Ford Fiesta – cennik |
|||||
Silnik | Ambiente | Trend | Trend SVP | Sport | Titanium |
1,25 60 KM | 41.550 zł | 42.650 zł | 43.950 zł | brak | brak |
1,25 82 KM | 43.950 zł | 45.050 zł | 46.350 zł | brak | 51.650 zł |
1,4 | brak | 46.550 zł | 47.850 zł | brak | 53.150 zł |
1,4 aut. | brak | 51.550 zł | 52.850 zł | brak | 58.150 zł |
1,6 Ti-VCT | brak | brak | brak | 55.650 zł | 55.750 zł |
1,4 TDCi | 49.770 zł | 50.870 zł | 52.170 zł | brak | 57.470 zł |
1,6 TDCi | brak | 53.600 zł | 54.900 zł | 60.100 zł | 60.200 zł |
Ford dobrze wyskalował cennik
Patrząc na cennik wyraźnie widać, że najnowsza generacja Fiesty ma być autem dla każdego. Idealną dla siebie wersję znajdą zarówno osoby z małą ilością gotówki, jak i ludzie poszukujący świetnie wyposażonego, miejskiego hatchbacka. Poza tym ceny Forda bardzo dobrze wypadają na tle konkurencji. Za podstawową wersję Volkswagena Polo 1,2 60 KM można kupić 82-konną Fiestę z wyposażeniem Trend. Bardzo podobne sumy trzeba wydać na Fiata Punto Evo, który proponuje nieco niższy poziom jakości. Tańszym konkurentem jest Opel Corsa.

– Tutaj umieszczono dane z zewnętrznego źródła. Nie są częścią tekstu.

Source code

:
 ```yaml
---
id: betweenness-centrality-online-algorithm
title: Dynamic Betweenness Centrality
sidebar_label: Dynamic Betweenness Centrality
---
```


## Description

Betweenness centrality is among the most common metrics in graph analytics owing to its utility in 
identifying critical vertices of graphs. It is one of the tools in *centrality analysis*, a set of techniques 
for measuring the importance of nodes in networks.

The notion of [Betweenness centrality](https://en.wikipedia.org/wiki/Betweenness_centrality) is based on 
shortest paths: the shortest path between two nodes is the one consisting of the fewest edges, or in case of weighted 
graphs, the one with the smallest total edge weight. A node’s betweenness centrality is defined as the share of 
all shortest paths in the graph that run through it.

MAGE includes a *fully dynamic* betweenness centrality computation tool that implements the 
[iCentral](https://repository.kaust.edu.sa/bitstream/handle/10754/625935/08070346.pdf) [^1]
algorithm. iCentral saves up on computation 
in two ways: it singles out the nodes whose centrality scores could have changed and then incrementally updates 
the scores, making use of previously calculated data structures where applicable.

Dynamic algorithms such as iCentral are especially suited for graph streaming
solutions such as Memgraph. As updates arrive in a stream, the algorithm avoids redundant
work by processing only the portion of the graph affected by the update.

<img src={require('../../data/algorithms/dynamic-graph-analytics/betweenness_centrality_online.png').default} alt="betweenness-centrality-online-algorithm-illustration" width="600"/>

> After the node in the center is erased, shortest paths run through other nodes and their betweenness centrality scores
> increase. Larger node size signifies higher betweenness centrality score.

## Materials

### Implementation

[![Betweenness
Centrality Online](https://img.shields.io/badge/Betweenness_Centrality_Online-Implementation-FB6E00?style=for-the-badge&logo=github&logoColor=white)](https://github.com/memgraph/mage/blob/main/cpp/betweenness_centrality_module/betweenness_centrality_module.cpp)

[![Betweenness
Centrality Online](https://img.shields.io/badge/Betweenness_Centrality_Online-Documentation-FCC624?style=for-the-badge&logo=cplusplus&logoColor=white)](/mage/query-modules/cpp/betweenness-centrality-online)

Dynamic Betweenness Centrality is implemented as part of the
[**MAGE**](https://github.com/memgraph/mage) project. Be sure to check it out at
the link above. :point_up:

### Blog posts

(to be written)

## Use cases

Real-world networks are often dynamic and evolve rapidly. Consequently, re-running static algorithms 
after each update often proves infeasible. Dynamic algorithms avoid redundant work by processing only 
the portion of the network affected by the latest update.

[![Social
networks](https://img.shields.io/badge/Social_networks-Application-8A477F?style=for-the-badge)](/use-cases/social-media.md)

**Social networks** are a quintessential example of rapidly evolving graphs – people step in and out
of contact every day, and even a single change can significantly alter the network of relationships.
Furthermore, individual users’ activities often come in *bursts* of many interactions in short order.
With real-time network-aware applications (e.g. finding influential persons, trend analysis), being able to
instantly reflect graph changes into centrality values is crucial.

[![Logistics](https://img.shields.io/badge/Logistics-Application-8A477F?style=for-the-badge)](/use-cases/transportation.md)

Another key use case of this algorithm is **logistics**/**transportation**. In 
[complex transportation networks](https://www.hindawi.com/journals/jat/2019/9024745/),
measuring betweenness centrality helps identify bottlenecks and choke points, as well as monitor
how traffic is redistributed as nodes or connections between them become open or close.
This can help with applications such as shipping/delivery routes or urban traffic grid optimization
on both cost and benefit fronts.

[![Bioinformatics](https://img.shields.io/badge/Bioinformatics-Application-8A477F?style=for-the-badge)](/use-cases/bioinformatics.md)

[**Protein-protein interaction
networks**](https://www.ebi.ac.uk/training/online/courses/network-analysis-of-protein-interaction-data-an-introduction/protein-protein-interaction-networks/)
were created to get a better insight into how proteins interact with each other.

W jego przypadku jednak za cenę niespełna dwóch tysięcy mniej, trzeba się pogodzić z litrowym silnikiem o mocy 65 koni. Najpoważniejszym, cenowym konkurentem Fiesty jest Nissan Micra. Japończyka może zgubić tylko wąska paleta jednostek napędowych.
Podsumowanie
Trudno się oprzeć wrażeniu, że Fiesta jest mniejszą i tańszą wersją Focusa. To jednak jedna z lepszych rekomendacji, jaką można zafundować autu tej klasy. Automatycznie oznacza bowiem sukces komercyjny. W związku z tym klienci prywatni będą chętnie wybierać modele benzynowe, a firmy wersje z jednostkami wysokoprężnymi. Sukces sprawia, że jeżdżąc Fiestą w dużym mieście nie poczujecie się oryginalnie. W zamian otrzymacie jednak długą listę zalet.